Opinión | ALTA FIDELIDAD
La artista soy yo
La novela gráfica 'Alison', de Lizzy Stewart, es uno de los libros más hermosos que he leído últimamente, el viaje vital de una mujer sin estudios hasta convertirse en una de las grandes pintoras británicas del siglo XX, gracias y a pesar de los hombres
Cuando Blue cumplió cincuenta años, Joni Mitchell dio una entrevista en la que explicó que la mayoría de las reacciones a aquel álbum fueron negativas, especialmente por parte de sus compañeros hombres. Le dijeron que se había expuesto demasiado, que había sobrepasado una línea. “Fue como cuando Bob Dylan se electrificó”, explicó en 2021 la canadiense en Los Angeles Times.
Mitchell cuenta que entonces no era del todo consciente de lo que estaba haciendo, que era tan frágil y transparente como el plástico que envuelve un paquete de cigarrillos; simplemente, se mostró tal cual se sentía, y eso era triste y dolida. Lo bueno del celofán es que también dejó al descubierto todo su talento, ese que a veces las mujeres han escondido por inseguridad o miedo al menosprecio.
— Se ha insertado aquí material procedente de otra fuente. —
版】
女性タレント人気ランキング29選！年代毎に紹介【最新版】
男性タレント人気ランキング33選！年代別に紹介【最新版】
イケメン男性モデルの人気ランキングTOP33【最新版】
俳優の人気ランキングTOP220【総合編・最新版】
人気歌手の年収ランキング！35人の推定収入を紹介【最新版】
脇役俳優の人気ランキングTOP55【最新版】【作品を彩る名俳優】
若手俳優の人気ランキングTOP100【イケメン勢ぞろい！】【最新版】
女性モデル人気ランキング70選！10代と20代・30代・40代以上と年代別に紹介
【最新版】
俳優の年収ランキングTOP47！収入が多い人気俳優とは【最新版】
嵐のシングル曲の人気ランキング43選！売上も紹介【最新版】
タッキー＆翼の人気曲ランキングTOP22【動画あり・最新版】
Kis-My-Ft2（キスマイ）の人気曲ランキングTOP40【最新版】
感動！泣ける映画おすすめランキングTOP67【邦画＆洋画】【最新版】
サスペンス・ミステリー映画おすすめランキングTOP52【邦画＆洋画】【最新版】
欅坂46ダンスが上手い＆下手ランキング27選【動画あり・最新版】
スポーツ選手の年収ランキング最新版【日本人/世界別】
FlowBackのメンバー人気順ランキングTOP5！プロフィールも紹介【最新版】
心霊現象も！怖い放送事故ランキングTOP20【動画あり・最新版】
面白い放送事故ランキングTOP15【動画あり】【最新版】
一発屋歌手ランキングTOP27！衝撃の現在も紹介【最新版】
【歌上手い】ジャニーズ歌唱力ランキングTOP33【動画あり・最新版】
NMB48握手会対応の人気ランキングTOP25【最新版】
Por eso entiendo tan bien que Lizzy Stewart mencione a Joni Mitchell varias veces en su novela gráfica Alison (Errata Naturae), uno de los libros más hermosos que he leído últimamente, el viaje vital de una mujer sin estudios hasta convertirse en una de las grandes pintoras británicas del siglo XX, gracias y a pesar de los hombres.
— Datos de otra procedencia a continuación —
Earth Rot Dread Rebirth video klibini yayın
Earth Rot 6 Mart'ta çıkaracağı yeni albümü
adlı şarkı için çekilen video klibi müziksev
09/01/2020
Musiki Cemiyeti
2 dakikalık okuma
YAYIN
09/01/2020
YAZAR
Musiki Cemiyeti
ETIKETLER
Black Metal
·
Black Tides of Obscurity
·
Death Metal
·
Lo explico. Alison es una chavalilla de un pueblo costero del sur de Inglaterra que a finales de los sesenta deja los estudios para casarse con un vecino del que está adolescentemente enamorada. No tarda en darse cuenta del error, de que no le gusta su vida, especialmente cuando Patrick, un pintor famoso que pasa sus días en el pueblo, le pide que sea su modelo y se marche con él a Londres.
Machismo y desprecio
Alison acepta y empieza a aprender de Patrick, entra en el mundo del arte de la capital británica de los años 70 y en su machismo y en el desprecio, incluido el de Patrick, hacia todo lo que ellas hicieran, nunca suficiente, siempre infantil, siempre blandito, como las canciones de Mitchell, a la que Alison y su amiga Tessa admiran y escuchan en el taller soñando con hacer lo que ella hacía, pero en la pintura y la escultura.
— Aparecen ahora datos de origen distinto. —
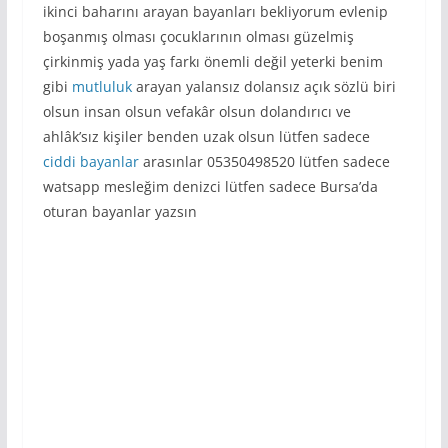
ikinci baharını arayan bayanları bekliyorum evlenip
boşanmış olması çocuklarının olması güzelmiş
çirkinmiş yada yaş farkı önemli değil yeterki benim
gibi
mutluluk
arayan yalansız dolansız açık sözlü biri
olsun insan olsun vefakâr olsun dolandırıcı ve
ahlâk’sız kişiler benden uzak olsun lütfen sadece
ciddi bayanlar
arasınlar 05350498520 lütfen sadece
watsapp mesleğim denizci lütfen sadece Bursa’da
oturan bayanlar yazsın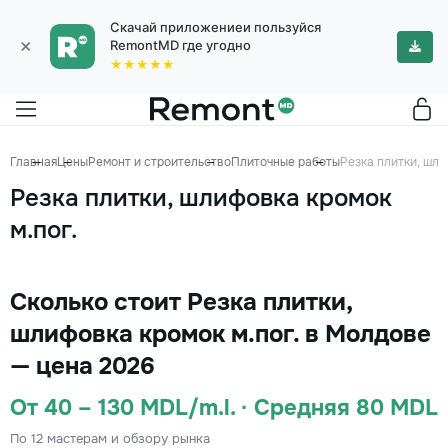
Скачай приложениеи пользуйся
×
RemontMD где угодно
★★★★★
Главная
Цены
Ремонт и строительство
Плиточные работы
Резка плитки, шли
Резка плитки, шлифовка кромок
м.пог.
Сколько стоит Резка плитки,
шлифовка кромок м.пог. в Молдове
— цена 2026
От 40 – 130 MDL/m.l. · Средняя 80 MDL
По 12 мастерам и обзору рынка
Alison aprende mucho junto a Patrick, de arte y de la vida, de desprecio, paternalismo y del cuidado de los pinceles. Alison aguanta -ante los ojos de los lectores, demasiado-, pero también la vemos crecer, dar portazos, hacerse una artista valiente y convertir su piel en celofán.
Cuando terminé esta novela gráfica, con aires siempre de boceto, de sketch, con mucho texto al estilo, por cierto, de la gran Posy Simmons, hice tres cosas: poner mi CD de Blue (un día vendrá el apocalipsis digital y yo estaré preparada, además, Joni Mitchell retiró su catálogo de Spotify), odiar a los prohombres de la pintura británica del siglo XX (no se le menciona, pero yo pienso en Lucian Freud) y buscar el nombre de Alison Porter en internet.
Alison no existe, pero han existido muchas Alison que finalmente hicieron su camino a veces de la mano de ellos, como iguales, y muchas otras empujadas por ellos a los márgenes de ese camino. Al final de la novela, en una conferencia en tiempos del #MeToo, a Alison le preguntan si Patrick traspasó ciertos límites morales y ella titubea, no puede quedarse ni en el blanco ni en el negro, su serena respuesta está llena de matices, de los grises del carboncillo, de azules como la tristeza llena de luz de la voz de Joni Mitchell.